- _Work required_:
Find every line in the records below that contains the word "Lane", and copy each such line.

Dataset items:
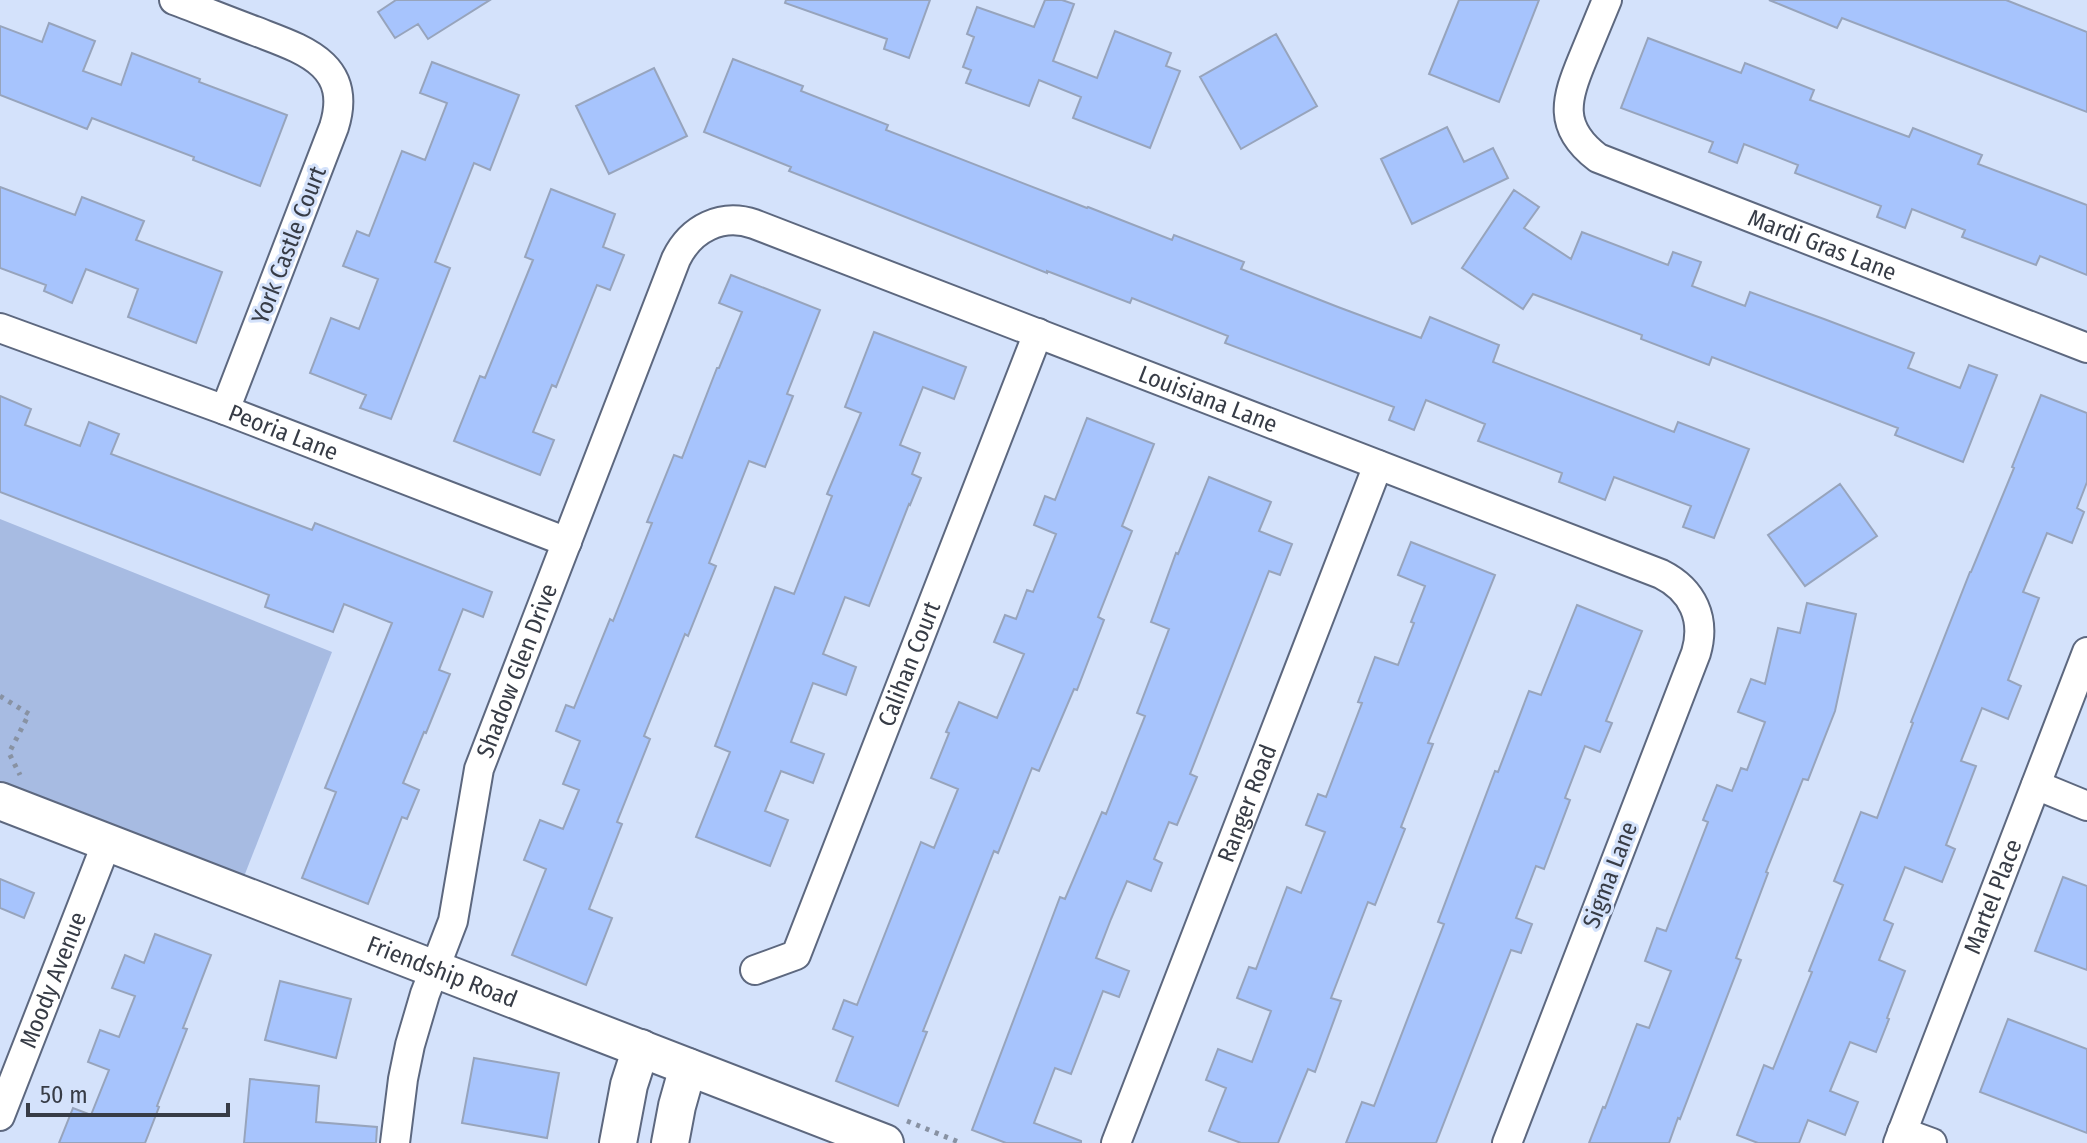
<svg xmlns="http://www.w3.org/2000/svg" width="2087" height="1143" viewBox="0 0 2087 1143" font-family="'Fira Sans Condensed',sans-serif">
	<style>
		.green { fill: #a7bbe2 }
		.building { fill: #a7c4fd; stroke: #97a4bc; stroke-width: 2 }
		.lines { fill: none; stroke-linecap: round; stroke-linejoin: round }
		.minor-casing { stroke: #5d687f; stroke-width: 32 }
		.tertiary-casing { stroke: #5d687f; stroke-width: 40 }
		.path { stroke: #8892a3; stroke-width: 5; stroke-dasharray: 4 6; stroke-linecap: butt }
		.minor { stroke: #fff; stroke-width: 28 }
		.tertiary { stroke: #fff; stroke-width: 36 }
		.labels { text-anchor: middle; dominant-baseline: central; stroke-width: 6; stroke-linejoin: round; paint-order: stroke }
		.street-label { font-size: 24px; fill: #373c46; stroke: #d4e2fb }
	</style>
	<rect width="100%" height="100%" fill="#d4e2fb"/>
	<path class="green" d="M0,519L332,652L243,879L0,786Z"/>
	<path class="building" d="M396,0H490L428,39L418,24L395,38L378,12Z
		M786,0H930L909,58L884,49L887,39L785,3Z
		M1045,0H1062L1074,4L1053,61L1097,78L1115,31L1171,53L1166,66L1180,71L1150,148L1073,118L1081,97L1039,80L1029,106L966,83L971,70L963,67L974,37L967,34L977,7L1034,27Z
		M1459,0H1539L1499,102L1429,74Z
		M1769,0H2006L2087,32V112L1842,18L1837,28Z
		M49,23L95,41L83,71L121,85L132,53L200,79L199,82L287,115L260,186L193,160L194,157L92,118L87,129L0,95V26L42,42Z
		M1276,34L1317,106L1241,149L1200,77Z
		M1648,38L1741,73L1745,63L1814,90L1810,100L1909,137L1913,128L1982,155L1978,164L2087,205V275L2040,256L2036,265L1962,237L1965,230L1912,209L1905,228L1877,217L1881,206L1795,173L1798,165L1744,144L1737,163L1709,152L1713,142L1621,108Z
		M733,59L803,86L801,91L888,125L886,130L1087,208L1088,207L1172,240L1174,235L1244,262L1241,269L1338,307L1421,338L1430,317L1499,345L1493,362L1674,432L1678,422L1749,449L1714,538L1683,527L1691,506L1614,477L1605,500L1559,482L1562,473L1478,441L1485,424L1426,400L1414,430L1389,420L1394,407L1225,343L1228,336L1132,298L1130,303L1047,271V273L789,171L791,167L704,132Z
		M432,62L519,95L490,170L474,163L435,262L450,268L391,419L360,408L366,395L310,373L331,318L359,329L378,279L343,266L357,231L369,236L402,151L425,160L447,103L420,93Z
		M654,68L687,136L609,174L576,106Z
		M1447,127L1464,162L1493,148L1508,178L1412,224L1381,159Z
		M0,187L75,215L82,197L144,221L136,240L222,272L196,343L128,317L138,289L86,269L72,303L44,291L46,285L0,268Z
		M551,189L615,214L603,247L624,255L610,290L597,285L556,387L552,385L533,432L554,440L540,475L454,441L480,376L485,378L533,260L525,257Z
		M1514,190L1539,207L1524,228L1571,259L1582,232L1668,265L1673,252L1701,262L1692,286L1745,306L1750,292L1824,319L1914,353L1908,368L1960,388L1969,365L1997,375L1963,462L1895,435L1898,428L1712,357L1709,365L1641,339L1642,335L1533,294L1523,309L1462,268Z
		M731,275L820,310L787,394L793,396L765,467L749,461L709,563L716,566L688,636L685,634L644,736L650,739L617,822L622,824L589,909L612,918L586,985L512,955L546,869L524,860L540,820L563,829L579,790L563,784L580,741L556,731L566,705L574,708L610,619L613,621L652,523L647,522L674,455L682,458L717,368H719L742,312L719,303Z
		M874,332L966,367L954,399L923,387L900,445L920,453L912,474L921,478L910,505L909,504L869,606L845,597L823,654L856,667L846,695L813,683L791,742L824,754L813,783L781,771L765,811L788,820L770,866L696,837L730,752L715,746L775,587L794,594L832,496L827,494L861,413L845,407Z
		M2041,395L2087,413V482L2077,508L2084,512L2072,543L2047,533L2023,592L2039,598L2008,680L2021,686L2008,719L1982,708L1961,761L1976,766L1946,845L1955,849L1942,882L1905,867L1884,920L1893,924L1879,960L1905,971L1887,1018L1889,1019L1876,1052L1850,1042L1830,1091L1858,1102L1845,1135L1808,1120L1799,1143H1758L1737,1135L1764,1065L1773,1069L1812,972L1809,971L1843,885L1834,881L1861,812L1877,818L1913,723L1911,722L1970,572H1971L2014,468L2012,467Z
		M0,396L31,409L25,425L80,446L89,422L119,434L111,454L312,530L315,523L492,592L483,617L463,609L439,670L450,674L426,733L424,732L403,783L419,790L407,819L402,817L368,904L302,878L336,792L325,788L392,623L344,604L333,632L265,607L269,595L0,492Z
		M1087,418L1154,444L1122,526L1132,531L1098,617L1104,620L1077,690L1074,689L1039,771L1032,768L998,853L994,851L923,1031L927,1032L898,1106L836,1081L853,1037L833,1029L844,1000L857,1005L921,842L934,848L958,789L931,778L949,733L946,732L959,702L997,718L1024,654L994,642L1005,615L1016,619L1027,590L1033,592L1056,534L1034,525L1045,496L1055,500Z
		M1209,477L1271,502L1259,531L1292,544L1280,575L1269,571L1190,774L1197,777L1177,825L1169,822L1154,859L1162,863L1151,891L1127,881L1111,919L1096,958L1129,971L1119,997L1103,991L1071,1074L1055,1068L1034,1123L1081,1141V1143H1006L972,1130L1060,897L1065,899L1102,812L1106,814L1145,716L1137,713L1169,629L1151,622L1176,553L1178,554Z
		M1840,484L1877,536L1805,586L1768,535Z
		M1411,542L1495,575L1428,743L1433,744L1401,827L1405,829L1375,905L1368,902L1331,998L1341,1001L1315,1072L1308,1069L1278,1143H1241L1209,1131L1226,1088L1206,1080L1218,1049L1252,1062L1271,1011L1237,998L1249,967L1256,969L1287,887L1301,893L1325,832L1306,825L1318,794L1326,797L1362,703L1358,702L1375,657L1398,665L1414,623L1411,622L1425,586L1398,575Z
		M1807,603L1856,614L1835,711L1808,780L1803,779L1766,872L1768,873L1736,958L1741,960L1680,1119L1678,1118L1669,1143H1589L1603,1107L1605,1108L1637,1024L1649,1028L1671,971L1645,961L1657,928L1666,931L1708,822L1703,820L1717,785L1732,791L1741,768L1747,770L1765,722L1738,712L1751,679L1765,684L1778,628L1800,633Z
		M1577,605L1642,631L1606,721L1612,723L1600,752L1585,746L1565,798L1570,800L1544,869L1536,866L1516,918L1532,924L1521,953L1511,950L1436,1143H1346L1362,1102L1374,1106L1444,924L1438,922L1495,771L1498,772L1529,691L1541,695Z
		M2063,877L2087,886V970L2035,951Z
		M0,879L34,893L24,918L0,908Z
		M155,934L211,955L183,1028L187,1029L157,1106L159,1107L145,1143H59L73,1108L91,1115L109,1070L88,1062L100,1030L119,1037L135,996L112,988L125,955L144,963Z
		M280,981L351,999L336,1058L265,1040Z
		M2008,1019L2087,1049V1133L1980,1092Z
		M474,1058L559,1073L547,1138L462,1123Z
		M250,1079L319,1086L316,1122L377,1127L376,1143H244Z"/>
	<g class="lines">
		<g class="minor-casing">
			<g id="minor">
				<path d="M174,0C201,10 228,21 255,31C301,49 354,63 334,127L225,410"/>
				<path id="s1" d="M1607,0C1599,19 1591,39 1583,58C1566,99 1557,127 1598,158L2087,348"/>
				<path id="s2" d="M0,328L225,410L567,542"/>
				<path d="M2036,785L2087,806"/>
				<path id="s3" d="M755,970L796,955L1038,333"/>
				<path id="s4" d="M0,1116L107,842"/>
				<path d="M1902,1132L1932,1143"/>
				<path id="s5" d="M395,1143L403,1079L410,1045L425,994L453,921L479,769L676,259C691,228 722,213 754,224L1661,574C1693,590 1706,619 1696,653L1507,1143"/>
				<path id="s6" d="M1116,1143L1378,465"/>
				<path id="s7" d="M1898,1143L2087,652"/>
			</g>
		</g>
		<g class="tertiary-casing">
			<g id="tertiary">
				<path id="s8" d="M0,801L885,1143"/>
				<path d="M618,1143L629,1085L641,1048"/>
				<path d="M670,1143L677,1106L688,1067"/>
			</g>
		</g>
		<path class="path" d="M0,696L29,714L9,753L20,775
			M907,1121L961,1143"/>
		<use href="#minor" class="minor"/>
		<use href="#tertiary" class="tertiary"/>
	</g>
	<g class="labels">
		<g class="street-label">
			<text transform="translate(289 245) rotate(-69)">York Castle Court</text>
			<text stroke="none"><textPath href="#s1" startOffset="416">Mardi Gras Lane</textPath></text>
			<text stroke="none"><textPath href="#s5" startOffset="1512">Louisiana Lane</textPath></text>
			<text stroke="none"><textPath href="#s2" startOffset="302">Peoria Lane</textPath></text>
			<text stroke="none"><textPath href="#s3" startOffset="356">Calihan Court</textPath></text>
			<text stroke="none"><textPath href="#s5" startOffset="490">Shadow Glen Drive</textPath></text>
			<text stroke="none"><textPath href="#s6" startOffset="364">Ranger Road</textPath></text>
			<text transform="translate(1610 875) rotate(-69)">Sigma Lane</text>
			<text stroke="none"><textPath href="#s7" startOffset="264">Martel Place</textPath></text>
			<text stroke="none"><textPath href="#s8" startOffset="474">Friendship Road</textPath></text>
			<text stroke="none"><textPath href="#s4" startOffset="146">Moody Avenue</textPath></text>
		</g>
	</g>
	<path d="M28 1103v12h200v-12" fill="none" stroke="#373c46" stroke-width="4"/>
	<text x="40" y="1103" font-size="24" fill="#373c46" stroke="#d4e2fb" stroke-width="6" paint-order="stroke">50 m</text>
</svg>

- _Solution to this problem_:
			<text stroke="none"><textPath href="#s1" startOffset="416">Mardi Gras Lane</textPath></text>
			<text stroke="none"><textPath href="#s5" startOffset="1512">Louisiana Lane</textPath></text>
			<text stroke="none"><textPath href="#s2" startOffset="302">Peoria Lane</textPath></text>
			<text transform="translate(1610 875) rotate(-69)">Sigma Lane</text>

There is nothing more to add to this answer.